_TASK_
Without including any picture, return the complete set of records exactly.

(Saved entries)
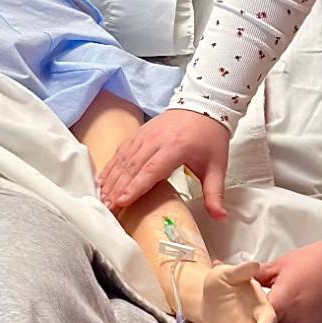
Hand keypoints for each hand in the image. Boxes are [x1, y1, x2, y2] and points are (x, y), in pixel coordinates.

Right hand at [97, 107, 231, 218]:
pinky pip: (121, 151)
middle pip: (132, 167)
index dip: (135, 187)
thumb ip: (215, 193)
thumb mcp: (217, 166)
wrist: (202, 105)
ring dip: (111, 179)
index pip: (151, 170)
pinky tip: (103, 179)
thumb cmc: (209, 137)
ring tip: (102, 197)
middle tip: (107, 207)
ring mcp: (145, 135)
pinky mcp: (139, 133)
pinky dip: (111, 166)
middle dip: (118, 188)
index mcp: (176, 148)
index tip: (122, 202)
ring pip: (123, 159)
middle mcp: (156, 140)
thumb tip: (219, 217)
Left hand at [257, 240, 321, 322]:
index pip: (258, 322)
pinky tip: (308, 311)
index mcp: (281, 303)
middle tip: (273, 309)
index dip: (254, 320)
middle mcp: (296, 321)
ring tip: (293, 308)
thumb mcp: (282, 264)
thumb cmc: (316, 260)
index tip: (252, 316)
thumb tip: (245, 281)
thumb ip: (259, 276)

_OUTPUT_
Hand keypoints for each hand in the image. Boxes are [x1, y1, x2, y2] and points are (x, y), in pixel coordinates.

Right hand at [97, 107, 231, 218]:
pinky pip: (121, 151)
middle pip: (132, 167)
index dip: (135, 187)
thumb ip: (215, 193)
thumb mcp: (217, 166)
wrist: (202, 105)
ring dip: (111, 179)
index pip: (151, 170)
pinky tip: (103, 179)
thumb cmc: (209, 137)
ring tip: (102, 197)
middle tip: (107, 207)
ring mcp: (145, 135)
pinky mcp: (139, 133)
pinky dip: (111, 166)
middle dip: (118, 188)
index mcp: (176, 148)
index tip: (122, 202)
ring pip: (123, 159)
middle mcp: (156, 140)
thumb tip: (219, 217)
Left hand at [257, 240, 321, 322]:
index pip: (258, 322)
pinky tip: (308, 311)
index mcp: (281, 303)
middle tip: (273, 309)
index dip: (254, 320)
middle mcp: (296, 321)
ring tip: (293, 308)
thumb mcp: (282, 264)
thumb cmc: (316, 260)
index tip: (252, 316)
thumb tip: (245, 281)
thumb ip: (259, 276)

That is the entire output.